| Task statement |
Below are lines of data; give the number of them that contain "Boris", and only that.
☆ ☆ ☆
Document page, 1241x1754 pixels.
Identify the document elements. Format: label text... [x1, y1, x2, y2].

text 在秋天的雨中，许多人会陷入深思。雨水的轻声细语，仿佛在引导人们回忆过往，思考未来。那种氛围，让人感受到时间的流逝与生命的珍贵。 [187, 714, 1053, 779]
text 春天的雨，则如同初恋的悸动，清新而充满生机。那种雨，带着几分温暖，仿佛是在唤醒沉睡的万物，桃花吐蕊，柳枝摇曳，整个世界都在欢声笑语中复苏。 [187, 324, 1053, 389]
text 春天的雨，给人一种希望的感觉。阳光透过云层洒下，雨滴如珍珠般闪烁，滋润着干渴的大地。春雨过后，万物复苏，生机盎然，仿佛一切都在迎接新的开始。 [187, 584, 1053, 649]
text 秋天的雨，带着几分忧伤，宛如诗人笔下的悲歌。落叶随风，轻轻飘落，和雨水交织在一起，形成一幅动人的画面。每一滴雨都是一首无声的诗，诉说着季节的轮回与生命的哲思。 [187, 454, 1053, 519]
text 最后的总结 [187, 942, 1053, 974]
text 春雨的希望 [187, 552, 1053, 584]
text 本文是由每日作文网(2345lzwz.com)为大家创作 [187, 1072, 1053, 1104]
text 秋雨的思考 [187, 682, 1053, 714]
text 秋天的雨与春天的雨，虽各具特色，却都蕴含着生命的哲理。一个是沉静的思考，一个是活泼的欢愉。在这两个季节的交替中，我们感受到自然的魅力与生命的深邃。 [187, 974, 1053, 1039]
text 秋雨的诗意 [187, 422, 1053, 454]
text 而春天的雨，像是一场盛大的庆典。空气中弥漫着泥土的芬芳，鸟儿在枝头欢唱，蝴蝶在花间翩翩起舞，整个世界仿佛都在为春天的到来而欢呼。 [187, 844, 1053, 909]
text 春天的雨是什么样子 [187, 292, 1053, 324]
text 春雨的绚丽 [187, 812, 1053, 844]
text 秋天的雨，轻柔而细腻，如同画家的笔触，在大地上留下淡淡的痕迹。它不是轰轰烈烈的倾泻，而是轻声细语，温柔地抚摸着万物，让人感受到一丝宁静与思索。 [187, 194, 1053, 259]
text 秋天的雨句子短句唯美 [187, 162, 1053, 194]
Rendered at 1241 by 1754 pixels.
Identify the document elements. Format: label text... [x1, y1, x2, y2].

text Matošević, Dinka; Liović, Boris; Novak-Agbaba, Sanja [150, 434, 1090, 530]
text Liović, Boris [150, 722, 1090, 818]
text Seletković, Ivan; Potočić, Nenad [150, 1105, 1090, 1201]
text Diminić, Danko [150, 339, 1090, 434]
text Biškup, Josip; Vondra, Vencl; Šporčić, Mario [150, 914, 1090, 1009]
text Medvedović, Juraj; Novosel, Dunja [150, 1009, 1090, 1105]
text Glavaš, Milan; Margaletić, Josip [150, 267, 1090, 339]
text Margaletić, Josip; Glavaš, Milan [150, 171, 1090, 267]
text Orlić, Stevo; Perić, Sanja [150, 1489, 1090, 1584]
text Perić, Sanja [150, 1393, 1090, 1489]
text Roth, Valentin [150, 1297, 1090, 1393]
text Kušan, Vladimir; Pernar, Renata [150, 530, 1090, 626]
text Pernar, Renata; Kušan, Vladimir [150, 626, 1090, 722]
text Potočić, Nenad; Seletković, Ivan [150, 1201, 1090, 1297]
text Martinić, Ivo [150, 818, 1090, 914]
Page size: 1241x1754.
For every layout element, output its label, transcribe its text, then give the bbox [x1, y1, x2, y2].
☆ ☆ ☆
| Result of the exercise |
2